Today, as you prepare to celebrate with family and friends, prepare to open gifts, and to revel in the joy of the holidays, know that this too is only “liminal space,” part of the journey that leads to even bigger and better things –to love, hope, and resurrection life.

There may be some people in your family, or among your friends, that are not “at home” this Christmas and you are especially worried about them. Maybe one of your kids is “at home” but not “at home” this Christmas by their actions and attitudes. Remember that this is “liminal space,” and we pray each other through our liminal spaces, for we are all at various points in the journey of faith. Remember, the magic is in the moment, in the journey, in the “getting there,” in the Story. Enter into it. Live it. Love it. Cherish it.

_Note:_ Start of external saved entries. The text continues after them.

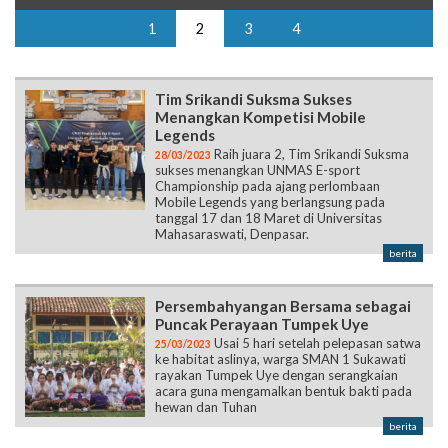
1
2
3
4
Tim Srikandi Suksma Sukses
Menangkan Kompetisi Mobile
Legends
Raih juara 2, Tim Srikandi Suksma
28/03/2023
sukses menangkan UNMAS E-sport
Championship pada ajang perlombaan
Mobile Legends yang berlangsung pada
tanggal 17 dan 18 Maret di Universitas
Mahasaraswati, Denpasar.
berita
Persembahyangan Bersama sebagai
Puncak Perayaan Tumpek Uye
Usai 5 hari setelah pelepasan satwa
25/03/2023
ke habitat aslinya, warga SMAN 1 Sukawati
rayakan Tumpek Uye dengan serangkaian
acara guna mengamalkan bentuk bakti pada
hewan dan Tuhan
berita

And remember this: that even if they are not “at home” this Christmas, either physically, mentally, or spiritually, Jesus is most “at home” among the homeless. Here is G. K. Chesterton reminding us of this in his classic Christmas poem:

A child in a foul stable,
Where the beasts feed and foam;
Only where he was homeless
Are you and I at home:

We have hands that fashion and heads that know,
But our hearts we lost—how long ago!
In a place no chart nor ship can show
Under the sky’s dome.

To an open house in the evening
Home shall men come,
To an older place than Eden
And a taller town than Rome.

To the end of the way of the wandering star,
To the things that cannot be and that are,
To the place where God was homeless
And all men are at home.

May we all find our “home” in the most liminal spaces this Christmas, and be most “at home” among the homeless and those lost in those liminal spaces, where Jesus resides with us, even as He leads us.